ABOUT THIS EXERCISE: Write each entry out again, exactly as it is written.

Stored data entries:
⟨
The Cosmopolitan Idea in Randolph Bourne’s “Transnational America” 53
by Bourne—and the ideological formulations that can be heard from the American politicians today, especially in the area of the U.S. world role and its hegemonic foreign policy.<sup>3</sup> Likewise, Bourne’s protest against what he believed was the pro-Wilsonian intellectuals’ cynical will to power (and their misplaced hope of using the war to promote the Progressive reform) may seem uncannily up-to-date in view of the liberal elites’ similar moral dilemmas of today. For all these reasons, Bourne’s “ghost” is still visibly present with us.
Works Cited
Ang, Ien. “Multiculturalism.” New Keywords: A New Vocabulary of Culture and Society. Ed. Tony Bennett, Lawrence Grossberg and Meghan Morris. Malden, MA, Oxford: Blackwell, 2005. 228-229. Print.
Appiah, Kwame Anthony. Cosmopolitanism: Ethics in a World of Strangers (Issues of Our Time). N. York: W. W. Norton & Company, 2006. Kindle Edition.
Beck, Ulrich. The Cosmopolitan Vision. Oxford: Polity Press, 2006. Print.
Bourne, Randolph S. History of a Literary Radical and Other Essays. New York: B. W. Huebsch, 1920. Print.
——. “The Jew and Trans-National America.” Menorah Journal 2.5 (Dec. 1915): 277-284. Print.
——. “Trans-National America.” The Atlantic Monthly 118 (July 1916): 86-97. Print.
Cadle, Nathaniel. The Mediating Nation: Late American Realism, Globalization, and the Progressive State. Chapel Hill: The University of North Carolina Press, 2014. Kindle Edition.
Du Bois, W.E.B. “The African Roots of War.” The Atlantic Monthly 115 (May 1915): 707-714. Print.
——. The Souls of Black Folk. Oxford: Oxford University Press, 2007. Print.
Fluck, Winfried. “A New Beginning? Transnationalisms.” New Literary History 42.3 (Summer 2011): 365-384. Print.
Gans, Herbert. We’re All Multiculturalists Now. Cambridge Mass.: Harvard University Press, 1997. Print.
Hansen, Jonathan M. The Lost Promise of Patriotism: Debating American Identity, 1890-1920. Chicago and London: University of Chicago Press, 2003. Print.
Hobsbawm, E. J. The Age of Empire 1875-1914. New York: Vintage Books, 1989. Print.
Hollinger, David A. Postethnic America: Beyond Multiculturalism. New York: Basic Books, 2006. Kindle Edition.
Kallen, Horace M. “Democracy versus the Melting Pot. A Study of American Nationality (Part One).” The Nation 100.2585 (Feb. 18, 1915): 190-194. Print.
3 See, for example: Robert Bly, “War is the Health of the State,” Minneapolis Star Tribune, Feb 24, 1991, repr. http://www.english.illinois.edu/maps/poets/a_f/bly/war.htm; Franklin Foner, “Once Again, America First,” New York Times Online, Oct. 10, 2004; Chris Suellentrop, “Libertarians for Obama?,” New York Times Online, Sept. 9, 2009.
⟩
EXERCISE RESPONSE:
The Cosmopolitan Idea in Randolph Bourne’s “Transnational America” 53
by Bourne—and the ideological formulations that can be heard from the American politicians today, especially in the area of the U.S. world role and its hegemonic foreign policy.<sup>3</sup> Likewise, Bourne’s protest against what he believed was the pro-Wilsonian intellectuals’ cynical will to power (and their misplaced hope of using the war to promote the Progressive reform) may seem uncannily up-to-date in view of the liberal elites’ similar moral dilemmas of today. For all these reasons, Bourne’s “ghost” is still visibly present with us.
Works Cited
Ang, Ien. “Multiculturalism.” New Keywords: A New Vocabulary of Culture and Society. Ed. Tony Bennett, Lawrence Grossberg and Meghan Morris. Malden, MA, Oxford: Blackwell, 2005. 228-229. Print.
Appiah, Kwame Anthony. Cosmopolitanism: Ethics in a World of Strangers (Issues of Our Time). N. York: W. W. Norton & Company, 2006. Kindle Edition.
Beck, Ulrich. The Cosmopolitan Vision. Oxford: Polity Press, 2006. Print.
Bourne, Randolph S. History of a Literary Radical and Other Essays. New York: B. W. Huebsch, 1920. Print.
——. “The Jew and Trans-National America.” Menorah Journal 2.5 (Dec. 1915): 277-284. Print.
——. “Trans-National America.” The Atlantic Monthly 118 (July 1916): 86-97. Print.
Cadle, Nathaniel. The Mediating Nation: Late American Realism, Globalization, and the Progressive State. Chapel Hill: The University of North Carolina Press, 2014. Kindle Edition.
Du Bois, W.E.B. “The African Roots of War.” The Atlantic Monthly 115 (May 1915): 707-714. Print.
——. The Souls of Black Folk. Oxford: Oxford University Press, 2007. Print.
Fluck, Winfried. “A New Beginning? Transnationalisms.” New Literary History 42.3 (Summer 2011): 365-384. Print.
Gans, Herbert. We’re All Multiculturalists Now. Cambridge Mass.: Harvard University Press, 1997. Print.
Hansen, Jonathan M. The Lost Promise of Patriotism: Debating American Identity, 1890-1920. Chicago and London: University of Chicago Press, 2003. Print.
Hobsbawm, E. J. The Age of Empire 1875-1914. New York: Vintage Books, 1989. Print.
Hollinger, David A. Postethnic America: Beyond Multiculturalism. New York: Basic Books, 2006. Kindle Edition.
Kallen, Horace M. “Democracy versus the Melting Pot. A Study of American Nationality (Part One).” The Nation 100.2585 (Feb. 18, 1915): 190-194. Print.
3 See, for example: Robert Bly, “War is the Health of the State,” Minneapolis Star Tribune, Feb 24, 1991, repr. http://www.english.illinois.edu/maps/poets/a_f/bly/war.htm; Franklin Foner, “Once Again, America First,” New York Times Online, Oct. 10, 2004; Chris Suellentrop, “Libertarians for Obama?,” New York Times Online, Sept. 9, 2009.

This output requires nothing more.